How to render view into image faster?

NOrder picture NOrder · Sep 28, 2013 · Viewed 16.1k times · Source

I'm making magnifier app, which allows an user touch the screen and move his finger, there will be a magnifier with his finger path. I implement it with take a screenshot and assign the image to magnifier image view, as following:

    CGSize imageSize = frame.size;
    UIGraphicsBeginImageContextWithOptions(imageSize, NO, 0.0);
    CGContextRef c = UIGraphicsGetCurrentContext();
    CGContextScaleCTM(c, scaleFactor, scaleFactor);
    CGContextConcatCTM(c, CGAffineTransformMakeTranslation(-frame.origin.x, -frame.origin.y));
    [self.layer renderInContext:c];
    UIImage *screenshot = UIGraphicsGetImageFromCurrentImageContext();
    UIGraphicsEndImageContext();
    return screenshot;

the problem is that self.layer renderInContext is slow, so user feel not smooth when he is moving his finger. and I tried to run self.layer renderInContext in other thread, however, it makes the magnifier image looked weird because the image in magnifier showed delay.

is there any better way to render view into image? does renderInContext: use GPU?

Answer

Jano picture Jano · Sep 28, 2013

No. In iOS6, renderInContext: is the only way. It is slow. It uses the CPU.

Ways to render UIKit content

renderInContext:

[view.layer renderInContext:UIGraphicsGetCurrentContext()];
  • Requires iOS 2.0. It runs in the CPU.
  • It doesn't capture views with non-affine transforms, OpenGL, or video content.
  • If an animation is running, you can have the option of capturing:
    • view.layer, which captures the final frame of the animation.
    • view.presentationLayer, which captures the current frame of the animation .

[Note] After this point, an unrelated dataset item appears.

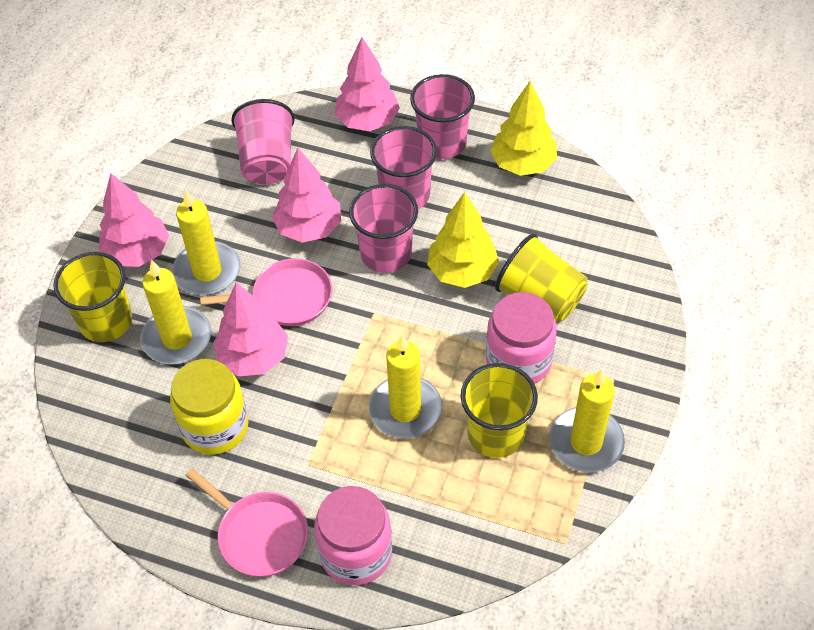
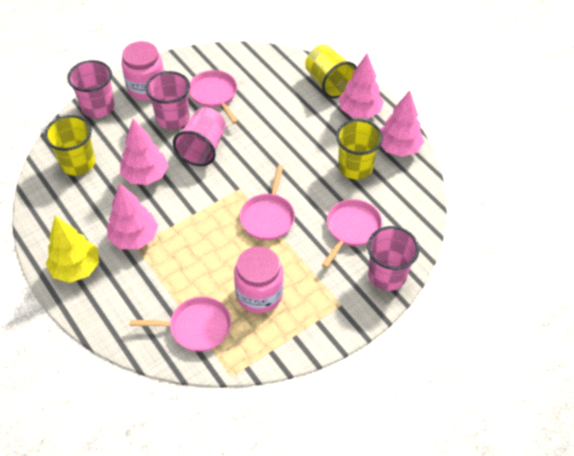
pink pan: [185,468,308,577] [200,258,332,326] = 2 -> [130,296,231,352] [189,70,238,124] [240,165,295,240] [322,199,382,268] = 4
yellow candle: [141,260,211,364] [172,190,240,295] [369,335,442,439] [549,369,625,473] = 4 -> none = 0
yellow jar: [170,359,248,455] = 1 -> none = 0
yellow tree: [427,192,499,288] [490,81,557,176] = 2 -> [46,216,99,283] = 1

snapshotViewAfterScreenUpdates:

UIView *snapshot = [view snapshotViewAfterScreenUpdates:YES];
  • Requires iOS 7.
  • It is the fastest method.
  • The view contents are immutable. Not good if you want to apply an effect.
  • It captures all content types (UIKit, OpenGL, or video).

resizableSnapshotViewFromRect:afterScreenUpdates:withCapInsets

[view resizableSnapshotViewFromRect:rect afterScreenUpdates:YES withCapInsets:edgeInsets]
  • Requires iOS 7.
  • Same as snapshotViewAfterScreenUpdates: but with resizable insets. content is also immutable.

drawViewHierarchyInRect:afterScreenUpdates:

[view drawViewHierarchyInRect:rect afterScreenUpdates:YES];
  • Requires iOS 7.
  • It draws in the current context.
  • According to session 226 it is faster than renderInContext:.

See WWDC 2013 Session 226 Implementing Engaging UI on iOS about the new snapshotting APIs.


If it is any help, here is some code to discard capture attempts while one is still running.

This throttles block execution to one at a time, and discards others. From this SO answer.

dispatch_semaphore_t semaphore = dispatch_semaphore_create(1);
dispatch_queue_t renderQueue = dispatch_queue_create("com.throttling.queue", NULL);

- (void) capture {
    if (dispatch_semaphore_wait(semaphore, DISPATCH_TIME_NOW) == 0) {
        dispatch_async(renderQueue, ^{
            // capture
            dispatch_semaphore_signal(semaphore);
        });
    }
}

What is this doing?

  • Create a semaphore for one (1) resource.
  • Create a serial queue.
  • DISPATCH_TIME_NOW means the timeout is none, so it returns non zero immediately on red light. Thus, not executing the if content.
  • If green light, run the block asynchronously, and set green light again.